During work hours, trail users will need to wait for up to 15 minutes before crews can let them through. There will not be a detour.
The trail is currently closed for recreation as part of King County Parks’ agency-wide closure that began in late March. People making essential trips or traveling to and from essential jobs are still allowed to use the trails for transportation.
More details from King County Parks spokesperson Doug Williams:
Starting next Monday, April 27, we’ll be removing root incursions and resurfacing a short stretch of the trail (less than 100 yards long) near the “Chicken Lot.” The stretch we’ll be working on is at Sammamish River Park adjacent to 102nd Avenue Northeast, and east to the bridge that crosses the river. (See the map below.)

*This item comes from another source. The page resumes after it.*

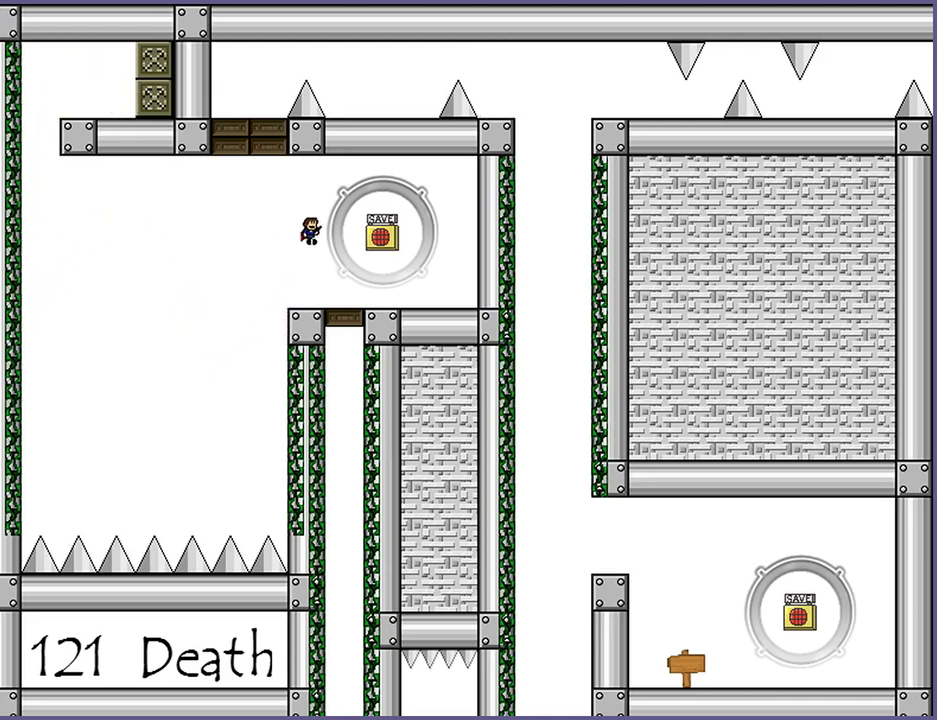
{"keys": ["left", "shift_l"], "events": [[160, "shift_l", "up"], [340, "shift_l", "down"], [360, "left", "down"]]}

Construction is going to take place Monday through Friday from 8 a.m. to 5 p.m., for two weeks – as long as the weather holds. If we get significant rainfall, the project would likely have to be extended to make up for lost work time.
A flagged trail detour isn’t possible at this location. Instead, we will have flaggers and intermittent closures to allow trail users through the construction zone in 15-minute increments.
The contractor will have temporary control signage (“construction ahead, expect delay,” “bicyclists dismount,” etc.), and flaggers will control trail user flow through the construction zone. Bicyclists will be asked to dismount and walk through the work site.
Even though the regional trail system remains closed to everything but essential trips (work, doctor’s appointments, etc.), we’re concerned that trail use will increase with the improving weather. This can create an issue at the construction site because all trail users will have to be stopped together for several minutes while work is being done before they can safely walk through the construction zone.
With that in mind, we’d appreciate your help in getting out the message about limiting non-essential trips along this portion of the Sammamish River Trail during the construction timeframe
I know it’s an inconvenience to have a stretch of trail closed like this for construction, but with reduced trail use as part of the Governor’s Stay Home, Stay Healthy guidance, we can get this important safety work done now, rather in the summertime when trail use is exponentially higher.
We’ve also lined up the timing of this project to coincide with a City of Bothell project to replace the pedestrian bridge in the Park at Bothell Landing.